YOUR ASSIGNMENT :: Among the entries below, take the line with "projekta europskog je" and the line with "tilgængelige mod ekstra", and output them and every line between them exactly, with nothing else.

DATA FOR THE TASK ::
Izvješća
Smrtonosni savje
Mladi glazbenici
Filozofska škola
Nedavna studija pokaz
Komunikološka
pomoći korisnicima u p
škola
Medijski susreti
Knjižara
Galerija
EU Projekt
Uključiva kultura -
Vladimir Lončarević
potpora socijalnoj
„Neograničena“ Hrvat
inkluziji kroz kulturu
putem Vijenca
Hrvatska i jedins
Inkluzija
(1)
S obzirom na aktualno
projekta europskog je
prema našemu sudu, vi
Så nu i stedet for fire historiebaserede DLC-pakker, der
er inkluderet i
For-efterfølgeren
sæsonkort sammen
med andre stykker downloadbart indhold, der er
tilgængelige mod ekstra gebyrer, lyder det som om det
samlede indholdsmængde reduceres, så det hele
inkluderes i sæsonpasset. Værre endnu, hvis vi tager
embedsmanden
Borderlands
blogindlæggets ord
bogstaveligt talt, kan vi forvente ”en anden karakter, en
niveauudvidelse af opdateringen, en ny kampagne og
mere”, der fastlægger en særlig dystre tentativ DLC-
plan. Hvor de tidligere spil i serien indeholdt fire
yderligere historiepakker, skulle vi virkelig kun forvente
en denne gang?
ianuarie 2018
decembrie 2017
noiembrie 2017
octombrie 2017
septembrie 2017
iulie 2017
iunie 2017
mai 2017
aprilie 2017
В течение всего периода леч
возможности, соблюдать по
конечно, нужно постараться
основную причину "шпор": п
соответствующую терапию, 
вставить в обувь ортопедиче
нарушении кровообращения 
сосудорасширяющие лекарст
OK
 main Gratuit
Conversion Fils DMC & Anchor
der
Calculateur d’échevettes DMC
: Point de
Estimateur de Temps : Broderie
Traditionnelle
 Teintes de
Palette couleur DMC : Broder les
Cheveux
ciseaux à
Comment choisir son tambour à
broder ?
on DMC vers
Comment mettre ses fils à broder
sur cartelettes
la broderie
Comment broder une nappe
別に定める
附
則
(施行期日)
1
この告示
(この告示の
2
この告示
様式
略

* * *

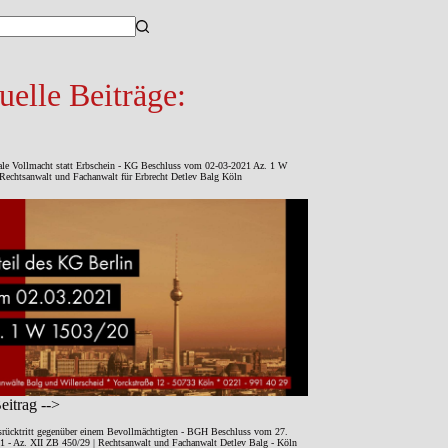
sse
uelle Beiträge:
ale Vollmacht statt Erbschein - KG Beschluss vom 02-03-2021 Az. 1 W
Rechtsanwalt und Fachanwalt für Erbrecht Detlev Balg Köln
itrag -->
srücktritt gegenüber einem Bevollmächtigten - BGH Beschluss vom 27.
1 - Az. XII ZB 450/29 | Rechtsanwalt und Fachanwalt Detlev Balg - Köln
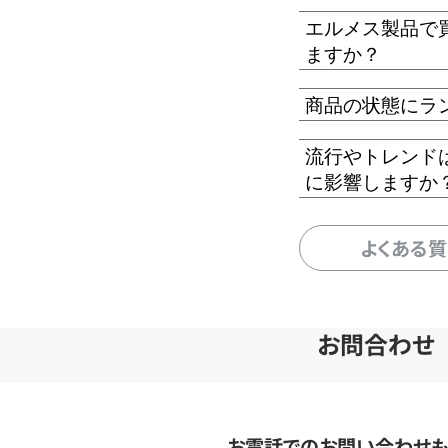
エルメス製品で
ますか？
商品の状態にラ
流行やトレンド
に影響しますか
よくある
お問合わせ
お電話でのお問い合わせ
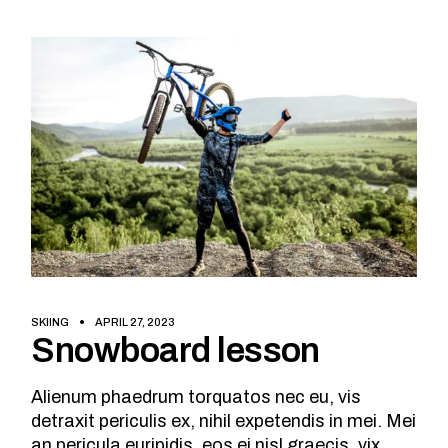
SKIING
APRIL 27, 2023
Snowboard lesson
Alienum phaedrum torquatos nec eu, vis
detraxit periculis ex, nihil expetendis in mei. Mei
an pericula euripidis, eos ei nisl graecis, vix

==

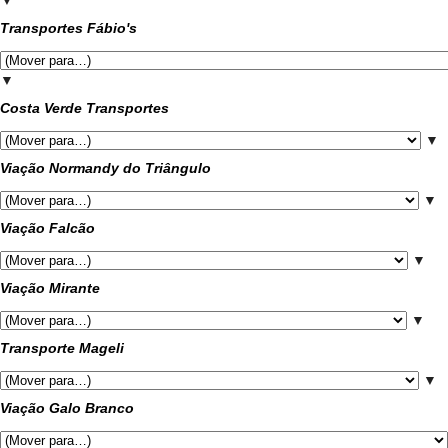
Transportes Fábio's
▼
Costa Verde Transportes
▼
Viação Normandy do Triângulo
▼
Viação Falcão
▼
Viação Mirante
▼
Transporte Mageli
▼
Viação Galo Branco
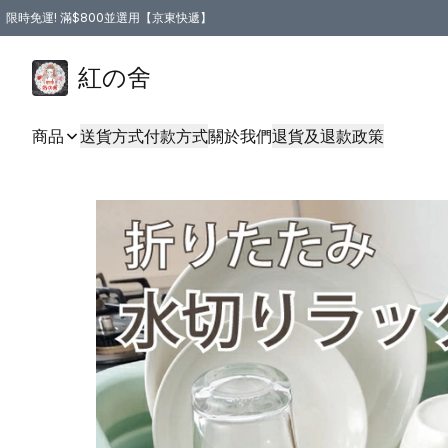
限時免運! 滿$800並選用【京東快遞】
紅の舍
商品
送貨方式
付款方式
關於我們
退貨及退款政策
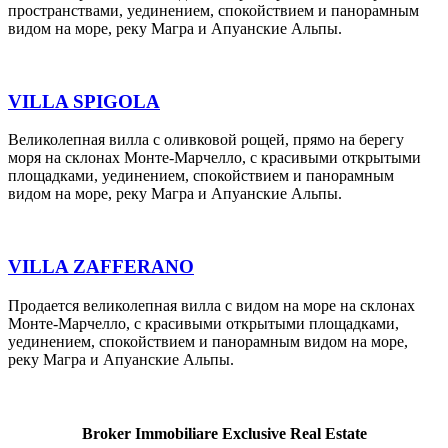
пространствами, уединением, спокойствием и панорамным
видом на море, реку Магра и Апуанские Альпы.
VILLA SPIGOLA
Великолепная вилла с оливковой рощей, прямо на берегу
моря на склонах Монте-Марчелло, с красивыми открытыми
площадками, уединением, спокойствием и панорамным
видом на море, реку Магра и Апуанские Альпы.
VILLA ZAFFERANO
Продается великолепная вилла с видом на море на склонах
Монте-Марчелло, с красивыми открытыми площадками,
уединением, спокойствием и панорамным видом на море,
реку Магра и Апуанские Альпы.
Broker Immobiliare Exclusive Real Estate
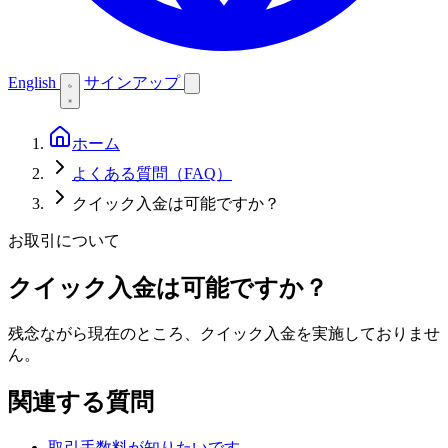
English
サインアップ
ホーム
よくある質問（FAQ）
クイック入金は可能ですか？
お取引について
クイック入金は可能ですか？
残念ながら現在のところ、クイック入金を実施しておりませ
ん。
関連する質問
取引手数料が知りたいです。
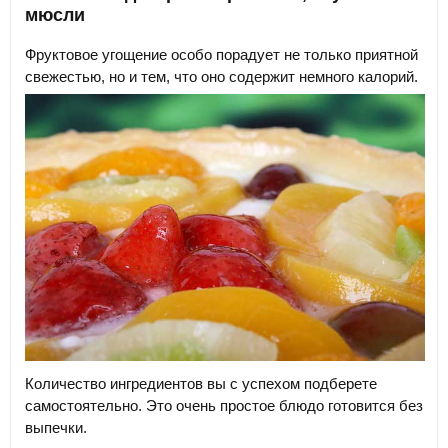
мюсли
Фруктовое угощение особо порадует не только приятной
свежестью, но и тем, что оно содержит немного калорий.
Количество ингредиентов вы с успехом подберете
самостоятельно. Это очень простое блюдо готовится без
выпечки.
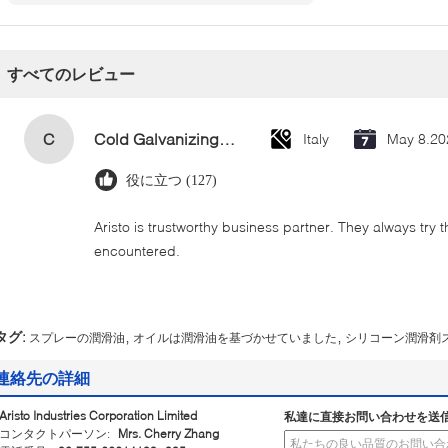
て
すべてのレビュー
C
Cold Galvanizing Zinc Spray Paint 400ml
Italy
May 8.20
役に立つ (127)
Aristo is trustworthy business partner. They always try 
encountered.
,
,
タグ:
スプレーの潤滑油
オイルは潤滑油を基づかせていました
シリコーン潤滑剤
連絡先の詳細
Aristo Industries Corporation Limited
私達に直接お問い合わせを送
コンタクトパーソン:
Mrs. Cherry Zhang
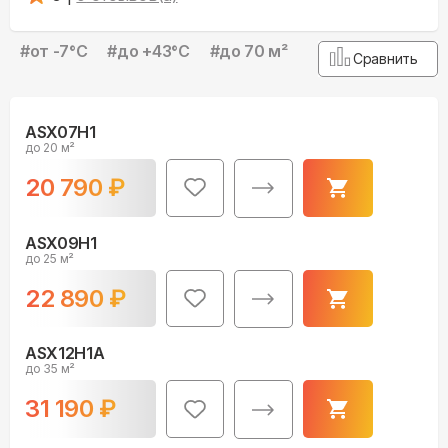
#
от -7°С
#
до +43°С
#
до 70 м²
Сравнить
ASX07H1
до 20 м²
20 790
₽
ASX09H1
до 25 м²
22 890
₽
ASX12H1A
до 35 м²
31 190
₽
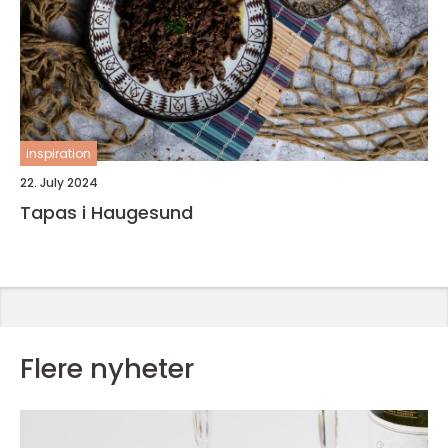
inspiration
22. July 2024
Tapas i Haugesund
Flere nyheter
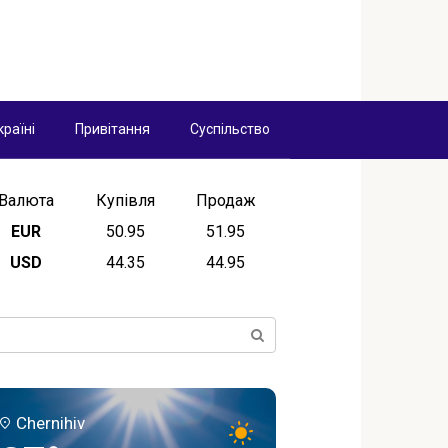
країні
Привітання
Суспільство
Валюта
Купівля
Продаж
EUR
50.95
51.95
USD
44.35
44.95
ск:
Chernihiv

REPLY ::
projekta europskog je
prema našemu sudu, vi
Så nu i stedet for fire historiebaserede DLC-pakker, der
er inkluderet i
For-efterfølgeren
sæsonkort sammen
med andre stykker downloadbart indhold, der er
tilgængelige mod ekstra gebyrer, lyder det som om det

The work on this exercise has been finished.